• PROBLEM TO SOLVE
Copy all the material below, exactly as it stands.
[Start DATA]
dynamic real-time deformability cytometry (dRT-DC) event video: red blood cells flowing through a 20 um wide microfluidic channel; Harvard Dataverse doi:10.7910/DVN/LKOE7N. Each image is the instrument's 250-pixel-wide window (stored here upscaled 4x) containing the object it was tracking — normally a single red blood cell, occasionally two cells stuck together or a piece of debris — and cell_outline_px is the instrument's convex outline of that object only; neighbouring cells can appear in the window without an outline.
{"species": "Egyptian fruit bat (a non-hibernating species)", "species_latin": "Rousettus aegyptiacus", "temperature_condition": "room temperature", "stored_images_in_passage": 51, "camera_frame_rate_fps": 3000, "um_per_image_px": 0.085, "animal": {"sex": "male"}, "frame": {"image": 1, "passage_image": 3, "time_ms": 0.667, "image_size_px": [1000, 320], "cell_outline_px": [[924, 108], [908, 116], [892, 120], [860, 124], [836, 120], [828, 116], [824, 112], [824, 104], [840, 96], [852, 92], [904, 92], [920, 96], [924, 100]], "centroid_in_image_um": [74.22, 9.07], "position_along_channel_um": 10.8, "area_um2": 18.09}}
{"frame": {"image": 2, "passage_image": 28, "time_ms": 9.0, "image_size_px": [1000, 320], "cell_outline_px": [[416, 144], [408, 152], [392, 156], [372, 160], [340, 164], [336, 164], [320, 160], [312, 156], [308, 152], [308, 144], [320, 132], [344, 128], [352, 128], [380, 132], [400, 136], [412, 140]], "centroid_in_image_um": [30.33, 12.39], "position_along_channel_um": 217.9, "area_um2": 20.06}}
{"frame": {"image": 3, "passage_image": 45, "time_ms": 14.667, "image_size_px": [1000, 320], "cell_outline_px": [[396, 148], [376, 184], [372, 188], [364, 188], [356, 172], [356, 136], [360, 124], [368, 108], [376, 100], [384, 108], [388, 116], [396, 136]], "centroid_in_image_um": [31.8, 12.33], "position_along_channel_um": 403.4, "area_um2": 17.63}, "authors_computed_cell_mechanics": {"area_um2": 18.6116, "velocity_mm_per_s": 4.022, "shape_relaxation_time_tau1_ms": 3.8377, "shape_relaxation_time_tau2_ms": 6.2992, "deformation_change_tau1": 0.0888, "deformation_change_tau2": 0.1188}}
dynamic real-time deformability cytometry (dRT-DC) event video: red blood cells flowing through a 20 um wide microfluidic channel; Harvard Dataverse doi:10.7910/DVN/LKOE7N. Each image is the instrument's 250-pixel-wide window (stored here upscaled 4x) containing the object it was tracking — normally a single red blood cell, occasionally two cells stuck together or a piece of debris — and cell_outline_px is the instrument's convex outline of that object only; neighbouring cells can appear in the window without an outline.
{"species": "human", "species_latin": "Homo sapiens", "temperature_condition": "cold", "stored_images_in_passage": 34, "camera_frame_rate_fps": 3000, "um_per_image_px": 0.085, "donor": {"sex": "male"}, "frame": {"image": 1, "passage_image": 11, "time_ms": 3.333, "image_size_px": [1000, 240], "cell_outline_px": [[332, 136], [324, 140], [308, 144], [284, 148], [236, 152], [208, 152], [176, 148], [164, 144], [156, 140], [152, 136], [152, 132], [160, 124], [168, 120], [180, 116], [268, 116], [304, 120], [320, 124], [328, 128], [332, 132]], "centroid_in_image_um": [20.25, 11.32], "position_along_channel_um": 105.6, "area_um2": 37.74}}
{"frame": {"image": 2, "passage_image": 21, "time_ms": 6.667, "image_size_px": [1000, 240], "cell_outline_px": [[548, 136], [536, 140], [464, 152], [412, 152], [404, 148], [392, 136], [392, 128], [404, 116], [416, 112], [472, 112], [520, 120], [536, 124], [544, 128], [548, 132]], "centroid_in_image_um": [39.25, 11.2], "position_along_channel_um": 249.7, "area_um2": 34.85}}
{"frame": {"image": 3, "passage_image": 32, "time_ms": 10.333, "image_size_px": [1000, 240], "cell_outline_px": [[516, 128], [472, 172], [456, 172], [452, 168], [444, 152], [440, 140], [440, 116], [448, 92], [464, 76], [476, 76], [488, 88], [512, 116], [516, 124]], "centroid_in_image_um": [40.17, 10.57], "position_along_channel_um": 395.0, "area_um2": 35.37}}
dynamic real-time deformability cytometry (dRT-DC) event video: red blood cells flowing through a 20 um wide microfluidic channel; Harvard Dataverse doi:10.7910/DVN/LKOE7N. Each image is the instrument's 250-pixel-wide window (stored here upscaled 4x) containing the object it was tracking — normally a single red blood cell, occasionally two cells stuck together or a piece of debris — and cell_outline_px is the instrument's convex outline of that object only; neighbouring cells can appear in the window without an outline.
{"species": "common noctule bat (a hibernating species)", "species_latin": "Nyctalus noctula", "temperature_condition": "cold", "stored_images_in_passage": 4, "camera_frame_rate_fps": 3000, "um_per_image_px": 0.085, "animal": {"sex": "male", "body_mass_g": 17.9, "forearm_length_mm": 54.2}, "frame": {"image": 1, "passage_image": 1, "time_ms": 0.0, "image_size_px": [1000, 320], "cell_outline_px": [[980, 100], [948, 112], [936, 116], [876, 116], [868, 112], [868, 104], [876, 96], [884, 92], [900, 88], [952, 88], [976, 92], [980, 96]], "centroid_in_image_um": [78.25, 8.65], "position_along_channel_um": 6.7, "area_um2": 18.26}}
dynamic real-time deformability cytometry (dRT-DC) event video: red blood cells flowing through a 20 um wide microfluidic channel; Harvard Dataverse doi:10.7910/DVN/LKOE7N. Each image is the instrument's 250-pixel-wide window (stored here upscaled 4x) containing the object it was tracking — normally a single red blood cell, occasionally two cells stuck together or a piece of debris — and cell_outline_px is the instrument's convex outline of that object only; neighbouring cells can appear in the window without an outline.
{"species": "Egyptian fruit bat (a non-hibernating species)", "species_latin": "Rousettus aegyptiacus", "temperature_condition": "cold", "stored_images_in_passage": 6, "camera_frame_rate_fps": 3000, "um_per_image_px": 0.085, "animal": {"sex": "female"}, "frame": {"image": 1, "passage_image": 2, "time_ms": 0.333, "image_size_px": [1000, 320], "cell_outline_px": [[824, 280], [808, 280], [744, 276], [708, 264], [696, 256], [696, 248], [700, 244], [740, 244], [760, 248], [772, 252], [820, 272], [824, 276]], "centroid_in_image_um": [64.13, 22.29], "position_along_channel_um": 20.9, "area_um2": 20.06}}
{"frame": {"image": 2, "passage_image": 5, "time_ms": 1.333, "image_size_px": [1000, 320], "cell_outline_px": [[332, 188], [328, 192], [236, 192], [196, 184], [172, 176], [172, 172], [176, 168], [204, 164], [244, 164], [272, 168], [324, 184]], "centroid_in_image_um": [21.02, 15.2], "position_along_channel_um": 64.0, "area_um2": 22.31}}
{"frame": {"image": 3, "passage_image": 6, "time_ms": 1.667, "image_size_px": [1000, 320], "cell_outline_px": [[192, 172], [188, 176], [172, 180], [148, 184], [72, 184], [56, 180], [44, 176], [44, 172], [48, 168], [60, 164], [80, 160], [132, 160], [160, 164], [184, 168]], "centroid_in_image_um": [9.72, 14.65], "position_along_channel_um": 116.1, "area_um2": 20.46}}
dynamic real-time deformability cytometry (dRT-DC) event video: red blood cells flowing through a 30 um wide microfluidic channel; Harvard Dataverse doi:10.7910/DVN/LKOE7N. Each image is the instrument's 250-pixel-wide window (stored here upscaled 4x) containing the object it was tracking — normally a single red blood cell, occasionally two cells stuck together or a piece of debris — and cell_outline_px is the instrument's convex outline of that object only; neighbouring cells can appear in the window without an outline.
[End DATA]
• WRITTEN RESPONSE
dynamic real-time deformability cytometry (dRT-DC) event video: red blood cells flowing through a 20 um wide microfluidic channel; Harvard Dataverse doi:10.7910/DVN/LKOE7N. Each image is the instrument's 250-pixel-wide window (stored here upscaled 4x) containing the object it was tracking — normally a single red blood cell, occasionally two cells stuck together or a piece of debris — and cell_outline_px is the instrument's convex outline of that object only; neighbouring cells can appear in the window without an outline.
{"species": "Egyptian fruit bat (a non-hibernating species)", "species_latin": "Rousettus aegyptiacus", "temperature_condition": "room temperature", "stored_images_in_passage": 51, "camera_frame_rate_fps": 3000, "um_per_image_px": 0.085, "animal": {"sex": "male"}, "frame": {"image": 1, "passage_image": 3, "time_ms": 0.667, "image_size_px": [1000, 320], "cell_outline_px": [[924, 108], [908, 116], [892, 120], [860, 124], [836, 120], [828, 116], [824, 112], [824, 104], [840, 96], [852, 92], [904, 92], [920, 96], [924, 100]], "centroid_in_image_um": [74.22, 9.07], "position_along_channel_um": 10.8, "area_um2": 18.09}}
{"frame": {"image": 2, "passage_image": 28, "time_ms": 9.0, "image_size_px": [1000, 320], "cell_outline_px": [[416, 144], [408, 152], [392, 156], [372, 160], [340, 164], [336, 164], [320, 160], [312, 156], [308, 152], [308, 144], [320, 132], [344, 128], [352, 128], [380, 132], [400, 136], [412, 140]], "centroid_in_image_um": [30.33, 12.39], "position_along_channel_um": 217.9, "area_um2": 20.06}}
{"frame": {"image": 3, "passage_image": 45, "time_ms": 14.667, "image_size_px": [1000, 320], "cell_outline_px": [[396, 148], [376, 184], [372, 188], [364, 188], [356, 172], [356, 136], [360, 124], [368, 108], [376, 100], [384, 108], [388, 116], [396, 136]], "centroid_in_image_um": [31.8, 12.33], "position_along_channel_um": 403.4, "area_um2": 17.63}, "authors_computed_cell_mechanics": {"area_um2": 18.6116, "velocity_mm_per_s": 4.022, "shape_relaxation_time_tau1_ms": 3.8377, "shape_relaxation_time_tau2_ms": 6.2992, "deformation_change_tau1": 0.0888, "deformation_change_tau2": 0.1188}}
dynamic real-time deformability cytometry (dRT-DC) event video: red blood cells flowing through a 20 um wide microfluidic channel; Harvard Dataverse doi:10.7910/DVN/LKOE7N. Each image is the instrument's 250-pixel-wide window (stored here upscaled 4x) containing the object it was tracking — normally a single red blood cell, occasionally two cells stuck together or a piece of debris — and cell_outline_px is the instrument's convex outline of that object only; neighbouring cells can appear in the window without an outline.
{"species": "human", "species_latin": "Homo sapiens", "temperature_condition": "cold", "stored_images_in_passage": 34, "camera_frame_rate_fps": 3000, "um_per_image_px": 0.085, "donor": {"sex": "male"}, "frame": {"image": 1, "passage_image": 11, "time_ms": 3.333, "image_size_px": [1000, 240], "cell_outline_px": [[332, 136], [324, 140], [308, 144], [284, 148], [236, 152], [208, 152], [176, 148], [164, 144], [156, 140], [152, 136], [152, 132], [160, 124], [168, 120], [180, 116], [268, 116], [304, 120], [320, 124], [328, 128], [332, 132]], "centroid_in_image_um": [20.25, 11.32], "position_along_channel_um": 105.6, "area_um2": 37.74}}
{"frame": {"image": 2, "passage_image": 21, "time_ms": 6.667, "image_size_px": [1000, 240], "cell_outline_px": [[548, 136], [536, 140], [464, 152], [412, 152], [404, 148], [392, 136], [392, 128], [404, 116], [416, 112], [472, 112], [520, 120], [536, 124], [544, 128], [548, 132]], "centroid_in_image_um": [39.25, 11.2], "position_along_channel_um": 249.7, "area_um2": 34.85}}
{"frame": {"image": 3, "passage_image": 32, "time_ms": 10.333, "image_size_px": [1000, 240], "cell_outline_px": [[516, 128], [472, 172], [456, 172], [452, 168], [444, 152], [440, 140], [440, 116], [448, 92], [464, 76], [476, 76], [488, 88], [512, 116], [516, 124]], "centroid_in_image_um": [40.17, 10.57], "position_along_channel_um": 395.0, "area_um2": 35.37}}
dynamic real-time deformability cytometry (dRT-DC) event video: red blood cells flowing through a 20 um wide microfluidic channel; Harvard Dataverse doi:10.7910/DVN/LKOE7N. Each image is the instrument's 250-pixel-wide window (stored here upscaled 4x) containing the object it was tracking — normally a single red blood cell, occasionally two cells stuck together or a piece of debris — and cell_outline_px is the instrument's convex outline of that object only; neighbouring cells can appear in the window without an outline.
{"species": "common noctule bat (a hibernating species)", "species_latin": "Nyctalus noctula", "temperature_condition": "cold", "stored_images_in_passage": 4, "camera_frame_rate_fps": 3000, "um_per_image_px": 0.085, "animal": {"sex": "male", "body_mass_g": 17.9, "forearm_length_mm": 54.2}, "frame": {"image": 1, "passage_image": 1, "time_ms": 0.0, "image_size_px": [1000, 320], "cell_outline_px": [[980, 100], [948, 112], [936, 116], [876, 116], [868, 112], [868, 104], [876, 96], [884, 92], [900, 88], [952, 88], [976, 92], [980, 96]], "centroid_in_image_um": [78.25, 8.65], "position_along_channel_um": 6.7, "area_um2": 18.26}}
dynamic real-time deformability cytometry (dRT-DC) event video: red blood cells flowing through a 20 um wide microfluidic channel; Harvard Dataverse doi:10.7910/DVN/LKOE7N. Each image is the instrument's 250-pixel-wide window (stored here upscaled 4x) containing the object it was tracking — normally a single red blood cell, occasionally two cells stuck together or a piece of debris — and cell_outline_px is the instrument's convex outline of that object only; neighbouring cells can appear in the window without an outline.
{"species": "Egyptian fruit bat (a non-hibernating species)", "species_latin": "Rousettus aegyptiacus", "temperature_condition": "cold", "stored_images_in_passage": 6, "camera_frame_rate_fps": 3000, "um_per_image_px": 0.085, "animal": {"sex": "female"}, "frame": {"image": 1, "passage_image": 2, "time_ms": 0.333, "image_size_px": [1000, 320], "cell_outline_px": [[824, 280], [808, 280], [744, 276], [708, 264], [696, 256], [696, 248], [700, 244], [740, 244], [760, 248], [772, 252], [820, 272], [824, 276]], "centroid_in_image_um": [64.13, 22.29], "position_along_channel_um": 20.9, "area_um2": 20.06}}
{"frame": {"image": 2, "passage_image": 5, "time_ms": 1.333, "image_size_px": [1000, 320], "cell_outline_px": [[332, 188], [328, 192], [236, 192], [196, 184], [172, 176], [172, 172], [176, 168], [204, 164], [244, 164], [272, 168], [324, 184]], "centroid_in_image_um": [21.02, 15.2], "position_along_channel_um": 64.0, "area_um2": 22.31}}
{"frame": {"image": 3, "passage_image": 6, "time_ms": 1.667, "image_size_px": [1000, 320], "cell_outline_px": [[192, 172], [188, 176], [172, 180], [148, 184], [72, 184], [56, 180], [44, 176], [44, 172], [48, 168], [60, 164], [80, 160], [132, 160], [160, 164], [184, 168]], "centroid_in_image_um": [9.72, 14.65], "position_along_channel_um": 116.1, "area_um2": 20.46}}
dynamic real-time deformability cytometry (dRT-DC) event video: red blood cells flowing through a 30 um wide microfluidic channel; Harvard Dataverse doi:10.7910/DVN/LKOE7N. Each image is the instrument's 250-pixel-wide window (stored here upscaled 4x) containing the object it was tracking — normally a single red blood cell, occasionally two cells stuck together or a piece of debris — and cell_outline_px is the instrument's convex outline of that object only; neighbouring cells can appear in the window without an outline.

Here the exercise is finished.